* Material shown:
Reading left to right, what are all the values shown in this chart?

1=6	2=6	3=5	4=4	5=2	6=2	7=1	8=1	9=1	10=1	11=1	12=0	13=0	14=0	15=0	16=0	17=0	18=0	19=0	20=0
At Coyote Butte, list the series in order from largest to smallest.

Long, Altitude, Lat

--

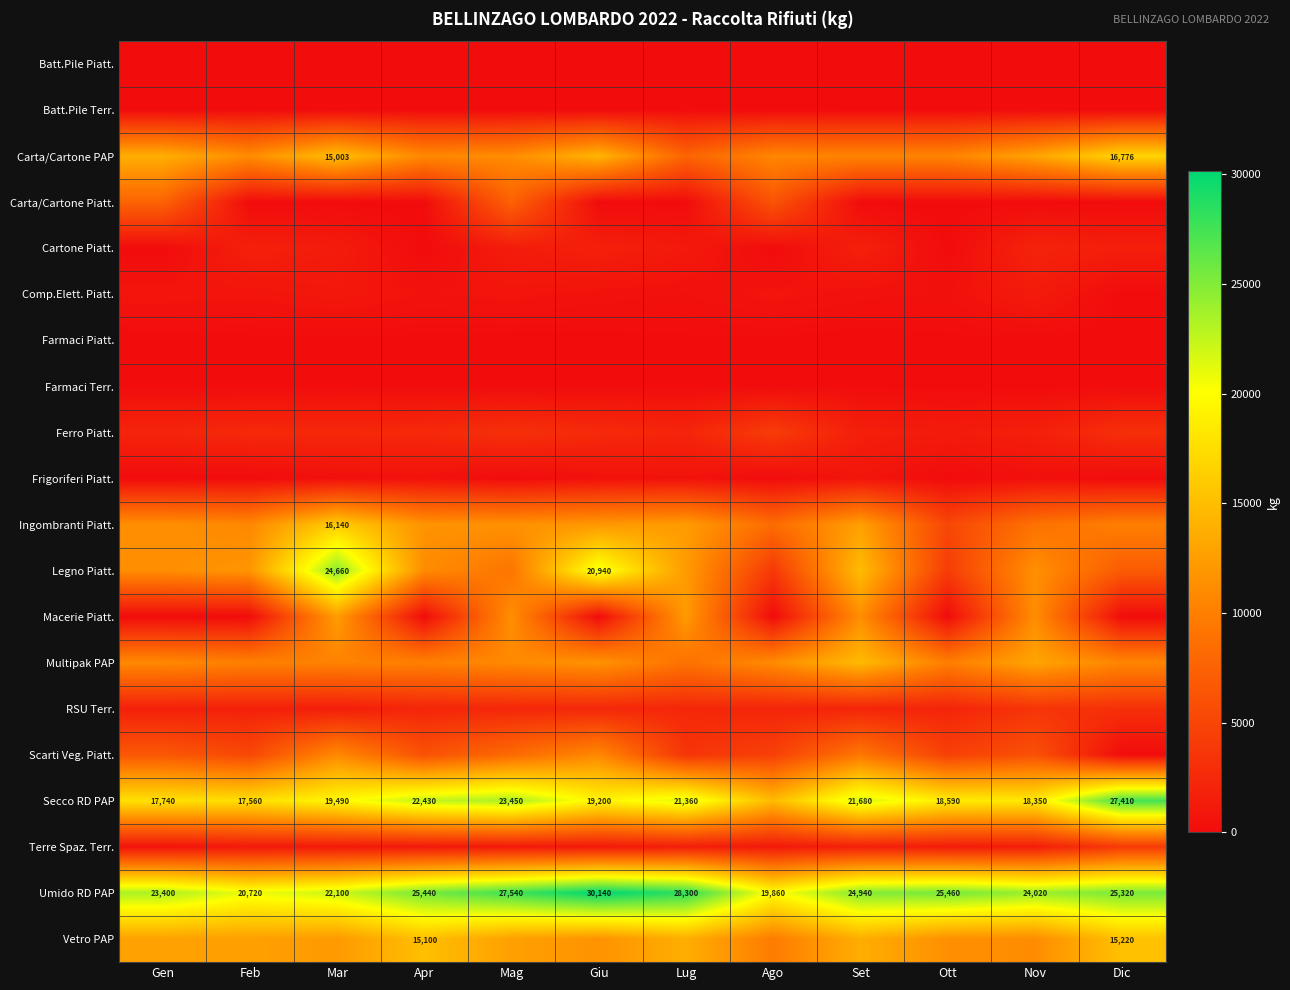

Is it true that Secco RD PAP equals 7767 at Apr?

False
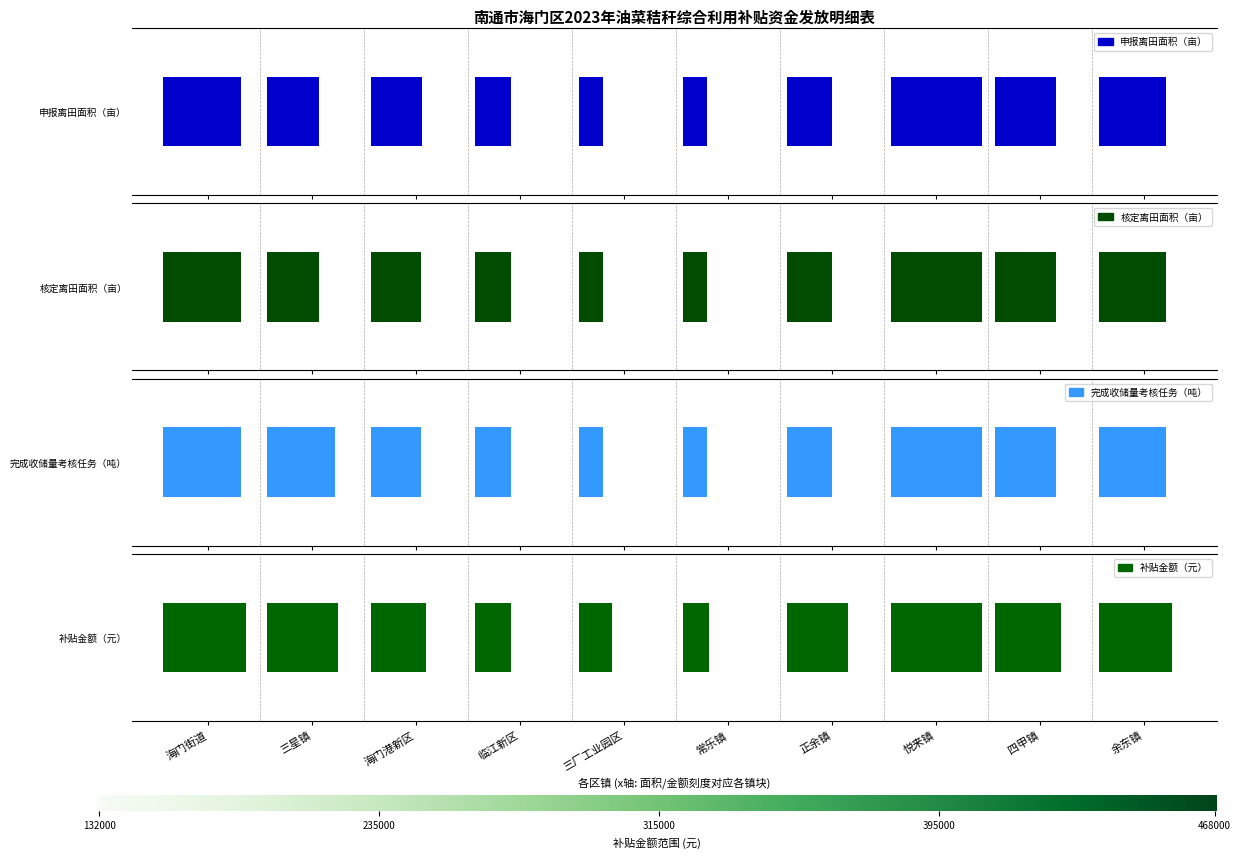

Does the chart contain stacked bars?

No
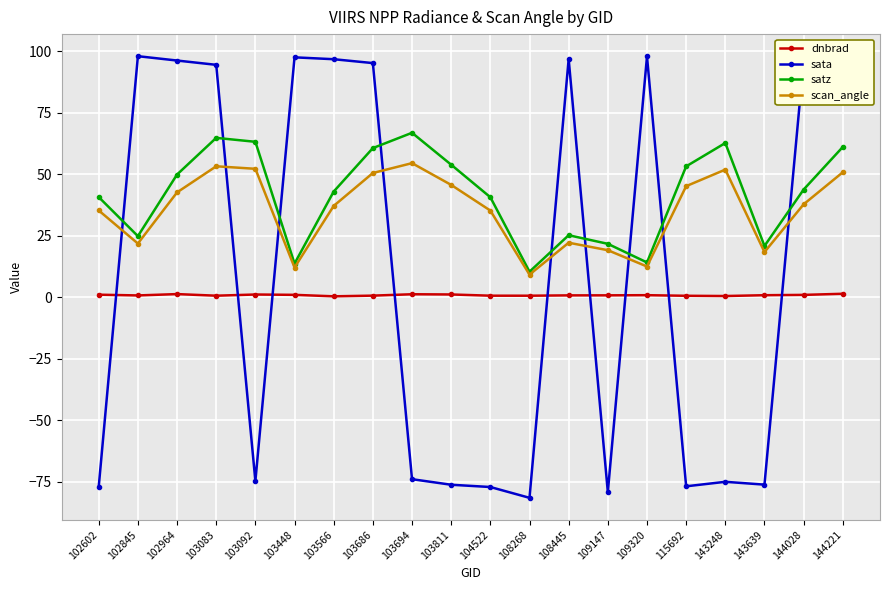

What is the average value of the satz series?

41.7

--

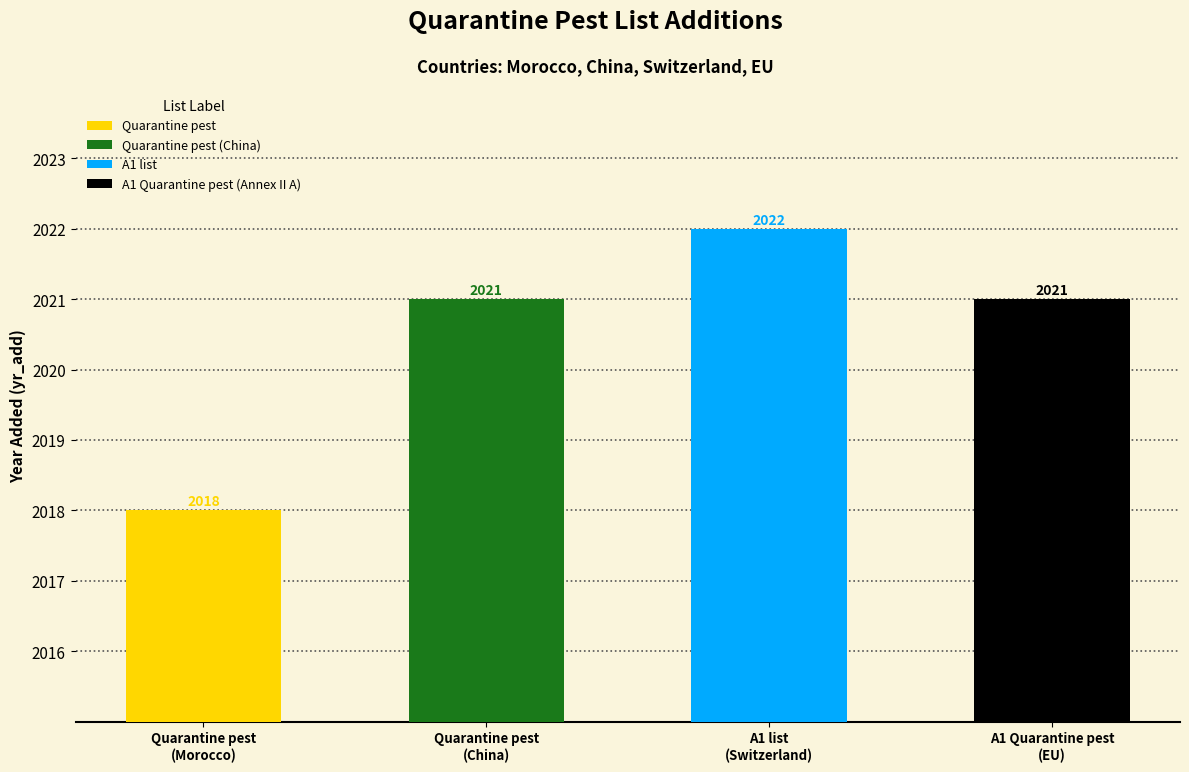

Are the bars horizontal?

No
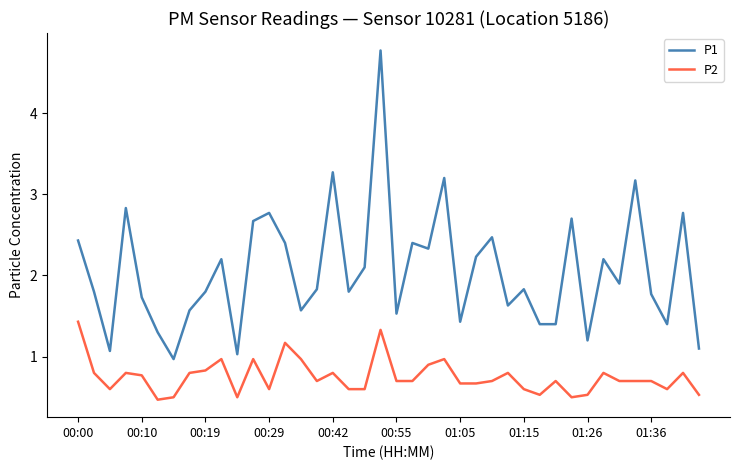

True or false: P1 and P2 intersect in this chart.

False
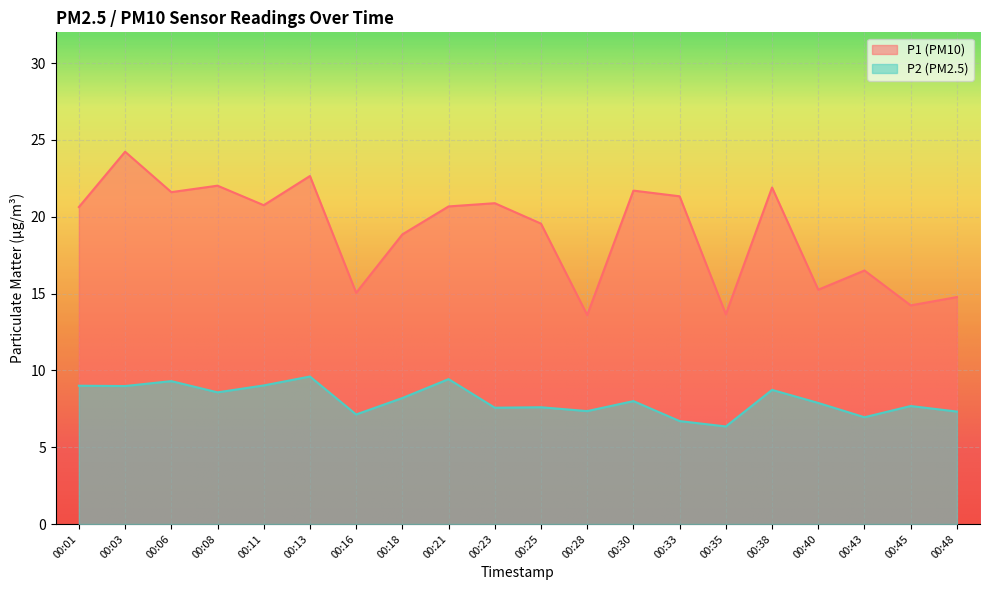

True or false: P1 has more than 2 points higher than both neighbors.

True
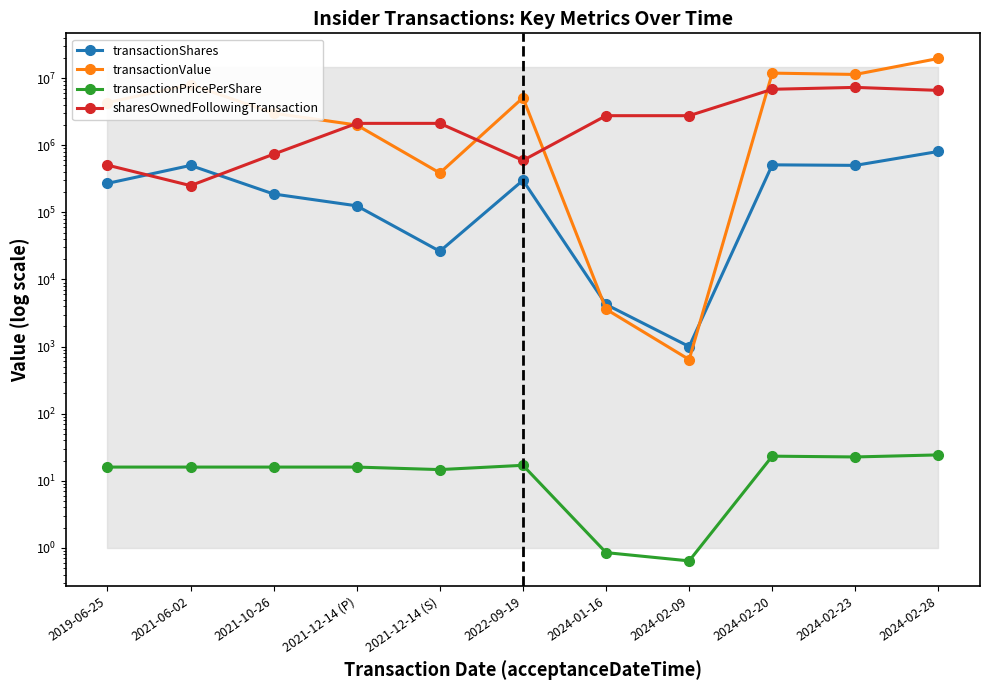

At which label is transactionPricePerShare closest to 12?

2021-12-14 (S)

* Instructions for the task:
Copy out every line of the entries word for word, from the one containing "Reading left to" down to the one containing "At Coyote Butte, list", both included.

* Output:
Reading left to right, what are all the values shown in this chart?

1=6	2=6	3=5	4=4	5=2	6=2	7=1	8=1	9=1	10=1	11=1	12=0	13=0	14=0	15=0	16=0	17=0	18=0	19=0	20=0
At Coyote Butte, list the series in order from largest to smallest.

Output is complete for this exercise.